Created 11-02-2021 06:45 AM
How many workers can CDSW cluster contain ?
Created 11-02-2021 08:28 AM
Hi, there is not a hard limit on the number of CDSW worker nodes you can have, however there are practical limits based - if you have say thirty nodes, there starts to be a lot more overhead in terms of network traffic and latency. For instance, each worker node will require about 3cpu and 5gb of ram just for the kubelet and internal CDSW pods - so if you have 30 worker nodes, you will be loosing 90cpu and 150gb of ram, which might not pay off. On larger clusters there is a delicate balance between how big your worker nodes are and how many worker nodes you choose to have - I can't really give much guidance on here other than it takes some trial and error to get right. If you have an account with Cloudera you should reach out to that team to get some more detailed information. Some rough guidelines would be to have workers between 32 and 64 vCPU, and have less than 20 of them....but, your mileage may vary. Hope this helps.
Created 11-02-2021 08:28 AM
Hi, there is not a hard limit on the number of CDSW worker nodes you can have, however there are practical limits based - if you have say thirty nodes, there starts to be a lot more overhead in terms of network traffic and latency. For instance, each worker node will require about 3cpu and 5gb of ram just for the kubelet and internal CDSW pods - so if you have 30 worker nodes, you will be loosing 90cpu and 150gb of ram, which might not pay off. On larger clusters there is a delicate balance between how big your worker nodes are and how many worker nodes you choose to have - I can't really give much guidance on here other than it takes some trial and error to get right.

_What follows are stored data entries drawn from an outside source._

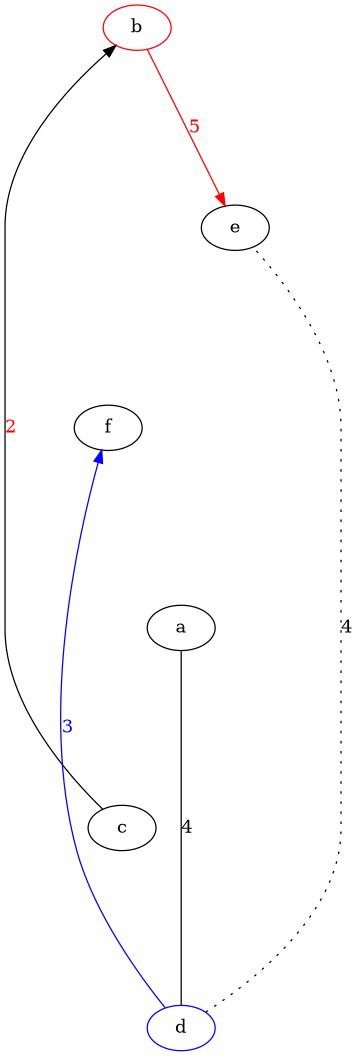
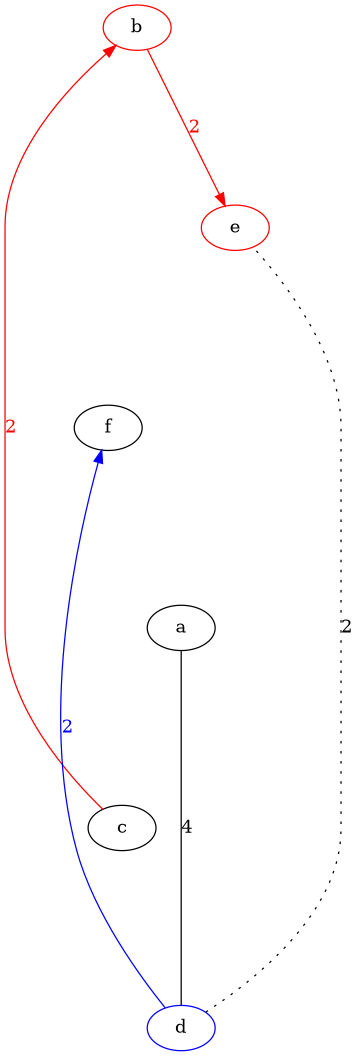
  digraph {
    ranksep=1.5
    root=c
    edge [arrowhead=none style=invis]
    b [color=red]
-   e [color=black]
+   e [color=red]
    f
    a
    c [color=black]
    d [color=blue]
-   b -> e [color=red fontcolor=red label=5 arrowhead="" style=""]
+   b -> e [color=red fontcolor=red label=2 arrowhead="" style=""]
    b -> f [label=5]
    e -> f [label=4]
    f -> a [label=2]
    a -> b [label=3]
    a -> e [label=2]
    a -> c [label=3]
    a -> d [label=4 style=solid]
-   c -> b [color=black fontcolor=red label=2 arrowhead="" style=""]
+   c -> b [color=red fontcolor=red label=2 arrowhead="" style=""]
    c -> e [label=4]
    c -> f [label=5]
    c -> d [label=4]
-   d -> e [label=4 style=dotted]
-   d -> f [color=blue fontcolor=blue label=3 arrowhead="" style=""]
+   d -> e [label=2 style=dotted]
+   d -> f [color=blue fontcolor=blue label=2 arrowhead="" style=""]
  }
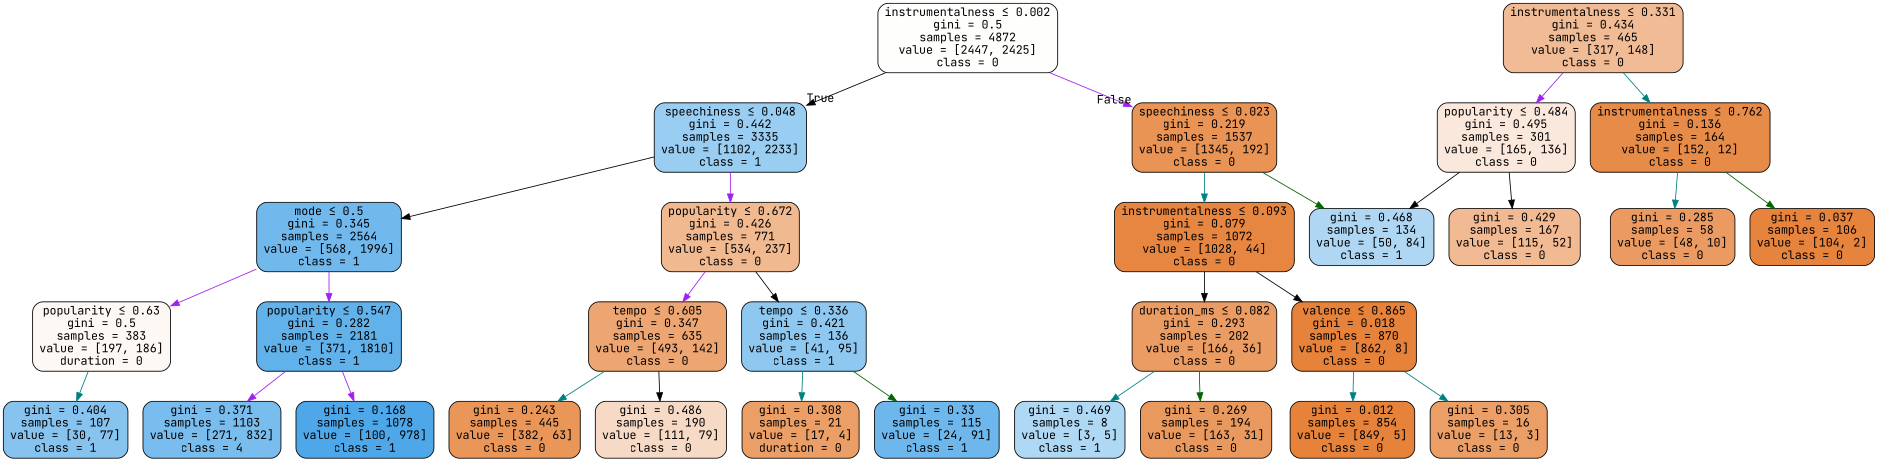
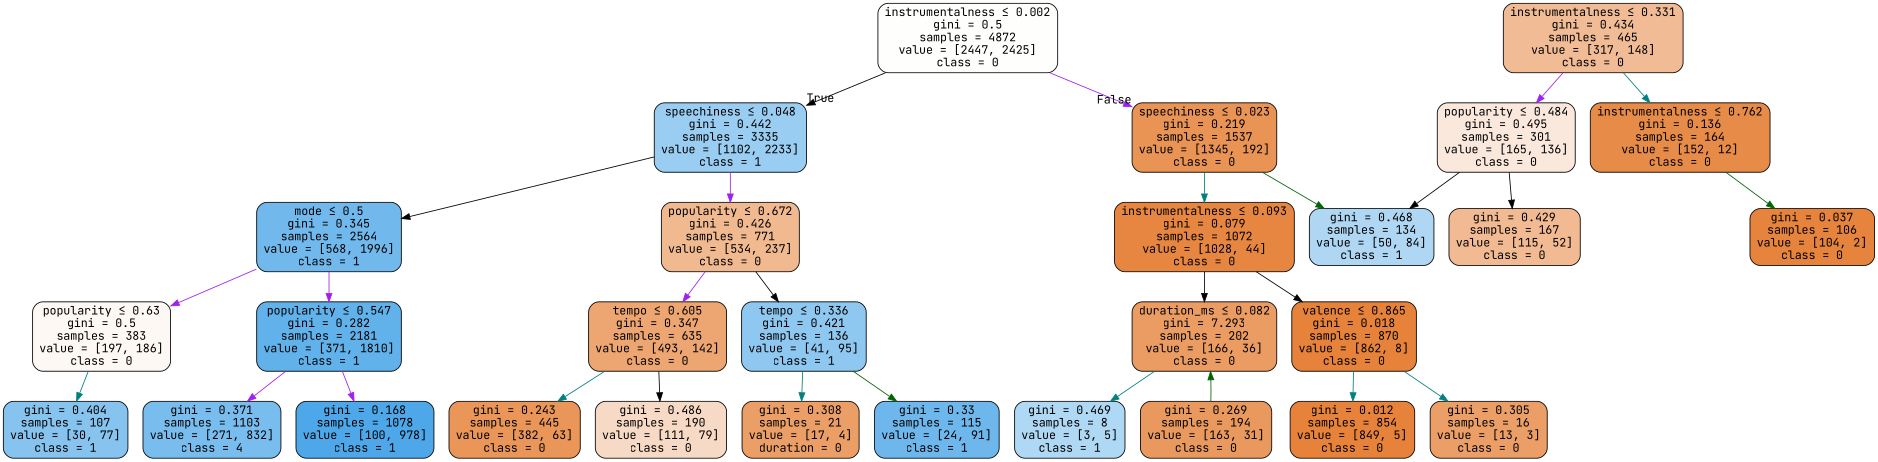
  digraph {
    fontname="JetBrains Mono"
    node [color=black fillcolor="#e58139fd" fontname="JetBrains Mono" shape=box style="filled, rounded"]
    edge [color=teal fontname="JetBrains Mono"]
    n1 [fillcolor="#e5813902" label=<instrumentalness &le; 0.002<br/>gini = 0.5<br/>samples = 4872<br/>value = [2447, 2425]<br/>class = 0>]
    n2 [fillcolor="#399de581" label=<speechiness &le; 0.048<br/>gini = 0.442<br/>samples = 3335<br/>value = [1102, 2233]<br/>class = 1>]
    n3 [fillcolor="#e58139db" label=<speechiness &le; 0.023<br/>gini = 0.219<br/>samples = 1537<br/>value = [1345, 192]<br/>class = 0>]
    n4 [fillcolor="#399de5b6" label=<mode &le; 0.5<br/>gini = 0.345<br/>samples = 2564<br/>value = [568, 1996]<br/>class = 1>]
    n5 [fillcolor="#e581398e" label=<popularity &le; 0.672<br/>gini = 0.426<br/>samples = 771<br/>value = [534, 237]<br/>class = 0>]
    n6 [fillcolor="#e58139f4" label=<instrumentalness &le; 0.093<br/>gini = 0.079<br/>samples = 1072<br/>value = [1028, 44]<br/>class = 0>]
    n7 [fillcolor="#399de567" label=<gini = 0.468<br/>samples = 134<br/>value = [50, 84]<br/>class = 1>]
-   n8 [fillcolor="#e581390e" label=<popularity &le; 0.63<br/>gini = 0.5<br/>samples = 383<br/>value = [197, 186]<br/>duration = 0>]
+   n8 [fillcolor="#e581390e" label=<popularity &le; 0.63<br/>gini = 0.5<br/>samples = 383<br/>value = [197, 186]<br/>class = 0>]
    n9 [fillcolor="#399de5cb" label=<popularity &le; 0.547<br/>gini = 0.282<br/>samples = 2181<br/>value = [371, 1810]<br/>class = 1>]
    n10 [fillcolor="#e58139b6" label=<tempo &le; 0.605<br/>gini = 0.347<br/>samples = 635<br/>value = [493, 142]<br/>class = 0>]
    n11 [fillcolor="#399de591" label=<tempo &le; 0.336<br/>gini = 0.421<br/>samples = 136<br/>value = [41, 95]<br/>class = 1>]
    n12 [fillcolor="#399de59c" label=<gini = 0.404<br/>samples = 107<br/>value = [30, 77]<br/>class = 1>]
    n13 [fillcolor="#399de5ac" label=<gini = 0.371<br/>samples = 1103<br/>value = [271, 832]<br/>class = 4>]
    n14 [fillcolor="#399de5e5" label=<gini = 0.168<br/>samples = 1078<br/>value = [100, 978]<br/>class = 1>]
    n15 [fillcolor="#e58139d5" label=<gini = 0.243<br/>samples = 445<br/>value = [382, 63]<br/>class = 0>]
    n16 [fillcolor="#e581394a" label=<gini = 0.486<br/>samples = 190<br/>value = [111, 79]<br/>class = 0>]
    n17 [fillcolor="#e58139c3" label=<gini = 0.308<br/>samples = 21<br/>value = [17, 4]<br/>duration = 0>]
    n18 [fillcolor="#399de5bc" label=<gini = 0.33<br/>samples = 115<br/>value = [24, 91]<br/>class = 1>]
    n19 [fillcolor="#e5813988" label=<instrumentalness &le; 0.331<br/>gini = 0.434<br/>samples = 465<br/>value = [317, 148]<br/>class = 0>]
    n20 [fillcolor="#e581392d" label=<popularity &le; 0.484<br/>gini = 0.495<br/>samples = 301<br/>value = [165, 136]<br/>class = 0>]
    n21 [fillcolor="#e58139eb" label=<instrumentalness &le; 0.762<br/>gini = 0.136<br/>samples = 164<br/>value = [152, 12]<br/>class = 0>]
-   n22 [fillcolor="#e58139c8" label=<duration_ms &le; 0.082<br/>gini = 0.293<br/>samples = 202<br/>value = [166, 36]<br/>class = 0>]
+   n22 [fillcolor="#e58139c8" label=<duration_ms &le; 0.082<br/>gini = 7.293<br/>samples = 202<br/>value = [166, 36]<br/>class = 0>]
    n23 [label=<valence &le; 0.865<br/>gini = 0.018<br/>samples = 870<br/>value = [862, 8]<br/>class = 0>]
    n24 [fillcolor="#e581398c" label=<gini = 0.429<br/>samples = 167<br/>value = [115, 52]<br/>class = 0>]
-   n25 [fillcolor="#e58139ca" label=<gini = 0.285<br/>samples = 58<br/>value = [48, 10]<br/>class = 0>]
    n26 [fillcolor="#e58139fa" label=<gini = 0.037<br/>samples = 106<br/>value = [104, 2]<br/>class = 0>]
    n27 [fillcolor="#399de566" label=<gini = 0.469<br/>samples = 8<br/>value = [3, 5]<br/>class = 1>]
    n28 [fillcolor="#e58139cf" label=<gini = 0.269<br/>samples = 194<br/>value = [163, 31]<br/>class = 0>]
    n29 [label=<gini = 0.012<br/>samples = 854<br/>value = [849, 5]<br/>class = 0>]
    n30 [fillcolor="#e58139c4" label=<gini = 0.305<br/>samples = 16<br/>value = [13, 3]<br/>class = 0>]
    n1 -> n2 [color=black headlabel=True labelangle=45 labeldistance=2.5]
    n1 -> n3 [color=purple headlabel=False labelangle=-45 labeldistance=2.5]
    n2 -> n4 [color=black]
    n2 -> n5 [color=purple]
    n3 -> n6
    n3 -> n7 [color=darkgreen]
    n4 -> n8 [color=purple]
    n4 -> n9 [color=purple]
    n5 -> n10 [color=purple]
    n5 -> n11 [color=black]
    n6 -> n22 [color=black]
    n6 -> n23 [color=black]
    n8 -> n12
    n9 -> n13 [color=purple]
    n9 -> n14 [color=purple]
    n10 -> n15
    n10 -> n16 [color=black]
    n11 -> n17
    n11 -> n18 [color=darkgreen]
    n19 -> n20 [color=purple]
    n19 -> n21
    n20 -> n7 [color=black]
    n20 -> n24 [color=black]
-   n21 -> n25
    n21 -> n26 [color=darkgreen]
    n22 -> n27
-   n22 -> n28 [color=darkgreen]
+   n28 -> n22 [color=darkgreen]
    n23 -> n29
    n23 -> n30
  }
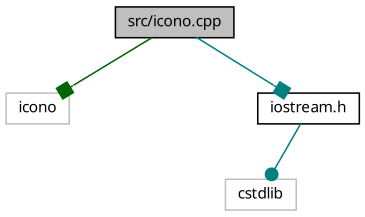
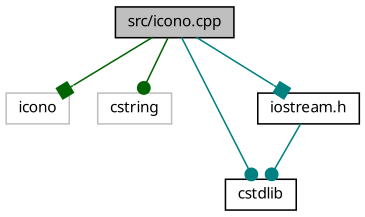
  digraph {
    fontname="Noto Sans"
    node [color=grey75 fillcolor=white fontname="Noto Sans" fontsize=10 shape=record style=filled]
    edge [arrowhead=dot color=teal fontname="Noto Sans" fontsize=10 labelfontname=Helvetica labelfontsize=10 style=solid]
    n1 [color=black fillcolor=grey75 fontcolor=black height=0.2 label="src/icono.cpp" width=0.4]
    n2 [height=0.2 label=icono width=0.4]
-   n4 [height=0.2 label=cstdlib width=0.4]
+   n3 [height=0.2 label=cstring width=0.4]
+   n4 [color=black height=0.2 label=cstdlib width=0.4]
    n5 [color=black height=0.2 label="iostream.h" width=0.4]
    n1 -> n2 [arrowhead=box color=darkgreen]
+   n1 -> n3 [color=darkgreen]
+   n1 -> n4
    n1 -> n5 [arrowhead=box]
    n5 -> n4
  }
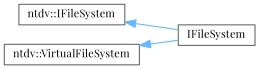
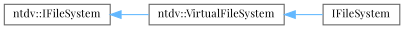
  digraph {
    fontname="Playfair Display"
    rankdir=LR
    node [color=grey40 fillcolor=white fontname="Playfair Display" fontsize=10 shape=box style=filled]
    edge [color=steelblue1 dir=back fontname="Playfair Display" fontsize=10 labelfontname=Helvetica labelfontsize=10 style=solid]
    n1 [height=0.2 label="ntdv::IFileSystem" width=0.4]
    n2 [height=0.2 label="ntdv::VirtualFileSystem" width=0.4]
    n3 [height=0.2 label=IFileSystem width=0.4]
-   n1 -> n3
+   n1 -> n2
    n2 -> n3
  }
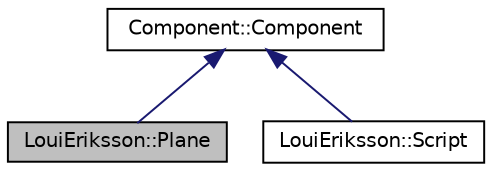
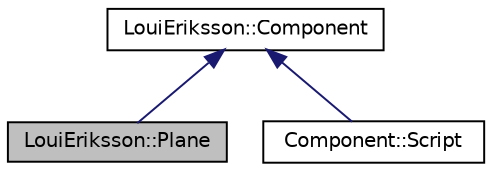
  digraph {
    node [color=black fillcolor=white fontname=Helvetica fontsize=10 shape=record style=filled]
    edge [color=midnightblue dir=back fontname=Helvetica fontsize=10 labelfontname=Helvetica labelfontsize=10 style=solid]
    n1 [fillcolor=grey75 fontcolor=black height=0.2 label="LouiEriksson::Plane" width=0.4]
-   n2 [height=0.2 label="LouiEriksson::Script" width=0.4]
-   n3 [height=0.2 label="Component::Component" width=0.4]
+   n2 [height=0.2 label="Component::Script" width=0.4]
+   n3 [height=0.2 label="LouiEriksson::Component" width=0.4]
    n3 -> n1
    n3 -> n2
  }
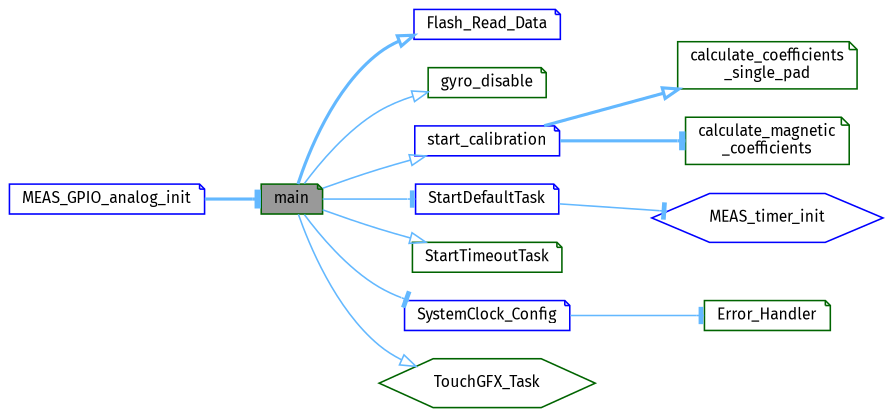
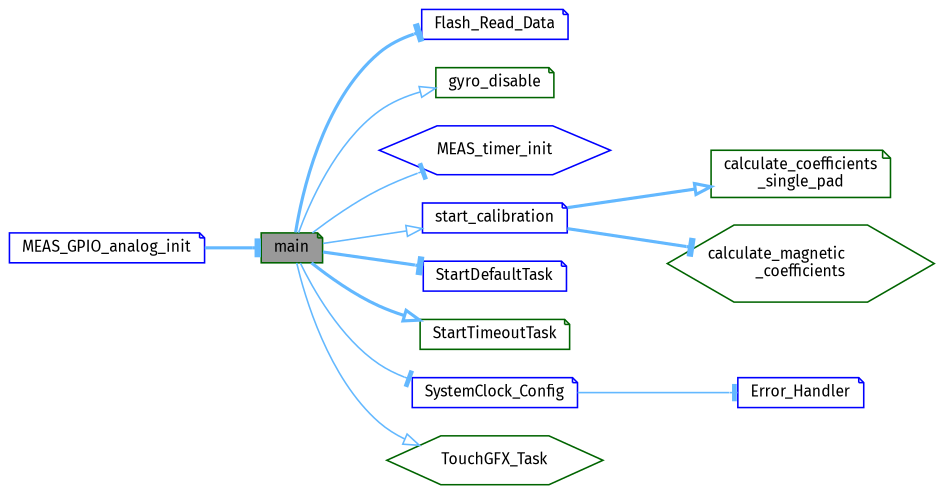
  digraph {
    fontname="Fira Sans"
    rankdir=LR
    node [color=darkgreen fillcolor=white fontname="Fira Sans" fontsize=10 shape=note style=filled]
    edge [arrowhead=onormal color=steelblue1 fontname="Fira Sans" fontsize=10 labelfontname=Helvetica labelfontsize=10 style=solid]
    n1 [fillcolor=grey60 fontcolor=black height=0.2 label=main width=0.4]
    n2 [color=blue height=0.2 label=Flash_Read_Data width=0.4]
    n3 [height=0.2 label=gyro_disable width=0.4]
    n4 [color=blue height=0.2 label=MEAS_timer_init shape=hexagon width=0.4]
    n5 [color=blue height=0.2 label=start_calibration width=0.4]
    n6 [color=blue height=0.2 label=StartDefaultTask width=0.4]
    n7 [height=0.2 label=StartTimeoutTask width=0.4]
    n8 [color=blue height=0.2 label=SystemClock_Config width=0.4]
    n9 [height=0.2 label=TouchGFX_Task shape=hexagon width=0.4]
    n10 [color=blue height=0.2 label=MEAS_GPIO_analog_init width=0.4]
    n11 [height=0.2 label="calculate_coefficients\l_single_pad" width=0.4]
-   n12 [height=0.2 label="calculate_magnetic\l_coefficients" width=0.4]
-   n13 [height=0.2 label=Error_Handler width=0.4]
-   n1 -> n2 [style=bold]
+   n12 [height=0.2 label="calculate_magnetic\l_coefficients" shape=hexagon width=0.4]
+   n13 [color=blue height=0.2 label=Error_Handler width=0.4]
+   n1 -> n2 [arrowhead=tee style=bold]
    n1 -> n3
-   n6 -> n4 [arrowhead=tee]
+   n1 -> n4 [arrowhead=tee]
    n1 -> n5
-   n1 -> n6 [arrowhead=tee]
-   n1 -> n7
+   n1 -> n6 [arrowhead=tee style=bold]
+   n1 -> n7 [style=bold]
    n1 -> n8 [arrowhead=tee]
    n1 -> n9
    n5 -> n11 [style=bold]
    n5 -> n12 [arrowhead=tee style=bold]
    n8 -> n13 [arrowhead=tee]
    n10 -> n1 [arrowhead=tee style=bold]
  }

If you have an account with Cloudera you should reach out to that team to get some more detailed information. Some rough guidelines would be to have workers between 32 and 64 vCPU, and have less than 20 of them....but, your mileage may vary. Hope this helps.
Created 11-02-2021 08:46 AM
Thanks a lot for your answer
Created 11-02-2021 08:53 AM
Sure you are welcome. It is definitely an interesting topic but it's pretty hard to get some actual data, so much depends on the type of workloads you want to run, the size of your nodes, etc. Good luck!